Copy-proof security paper according to any one of claims 1 to 4, characterised in that said pattern repeats with multiple spatial frequencies across the face of the paper, said multiple spatial frequencies comprising i) a high spatial frequency that is up to 3 times greater or smaller than a higher Fourier spatial frequency of information displayed or to be displayed on said paper in said black or other dark colour, and ii) a low spatial frequency that is up to 3 times greater or smaller than a lower Fourier spatial frequency of that information displayed or to be displayed on said paper.
Copy-proof security paper according to claim 5, characterised in that said higher Fourier spatial frequency is the highest Fourier spatial frequency of the information displayed or to be displayed on the paper, and in that the said lower Fourier spatial frequency is the lowest.
Copy-proof security paper according to claim 5 or 6, characterised in that said high spatial frequency is in the range 40 to 50 times per cm and said low spatial frequency is in the range 2 to 5 times per cm.
Copy-proof security paper according to claim 5 or 6, characterised in that said high spatial frequency is in the range 10 to 25 times per cm, preferably 15 to 25 times, and said low spatial frequency is in the range 0.5 to 5 times per cm, preferably 0.5 to 2 times.

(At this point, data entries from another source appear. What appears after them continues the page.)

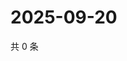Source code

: # 2025-09-20

共 0 条

<!-- BEGIN ZHIHUQUESTIONS -->
<!-- 最后更新时间 Sat Sep 20 2025 13:10:22 GMT+0800 (China Standard Time) -->

<!-- END ZHIHUQUESTIONS -->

Copy-proof security paper according to any one of claims 1 to 8, characterised in that said one colour has a minimum reflection spectral response of about 4% in the range 400 to 500 nm rising to about 6% at about 580 nm and to a maximum of about 12% at about 700 nm, and in that the other one of said pair has a minimum reflection spectral response of about 5% in the range 400 to 500 nm rising to about 10% at about 580 nm and to a maximum of about 20% at about 700 nm.
Copy-proof security paper according to claim 9, characterised in that the reflection spectral responses of the colours making up said pair drop back to said minima of about 4% and 5%, respectively, at wavelengths above said about 700 nm.
Copy-proof security paper according to any one of claims 1 to 8, characterised in that said one colour has a maximum reflection spectral response of about 12% at a wavelength of about 400 nm falling to about 6% at about 480 nm and to a minimum of about 5% over the range 500 to 700 nm, and in that the other one of said pair has a maximum reflection spectral response of about 20% at wavelengths of about 400 nm falling to about 10% at about 480 nm and to a minimum of about 8% over the range 500 to 700 nm.
Copy-proof security paper according to claim 11, characterised in that the reflection spectral responses of the colours making up said pair drop back to said minima of about 5% and 8%, respectively, at wavelengths below said about 400 nm.
Copy-proof security paper according to any one of claims 1 to 8, characterised in that the coloured pattern is created by two pairs of colours repeating across the face of the paper, the first pair consisting of two colours having respective reflection spectral responses as defined in claim 9 and said second pair consisting of two colours having respective reflection spectral responses as defined in claim 11.
Copy-proof security paper according to claim 13, characterised in that said first pair of colours consists of two colours having respective reflection spectral responses as defined in claim 10, and said second pair consists of two colours having respective reflection spectral responses as defined in claim 12.
Copy-proof security paper according to any one of claims 1 to 14, characterised in that the coloured pattern includes an additional colour of relatively high reflectivity as compared with that of said pair of colours, or said pairs of colours, if more than one pair, that additional colour appearing in said pattern at a repeat frequency of from 0.5 to 50 times per cm.
Copy-proof security paper according to claim 15, characterised in that said additional colour has a substantially constant reflection spectral response of about 90% over a wavelength range of from about 400 to 700 nm.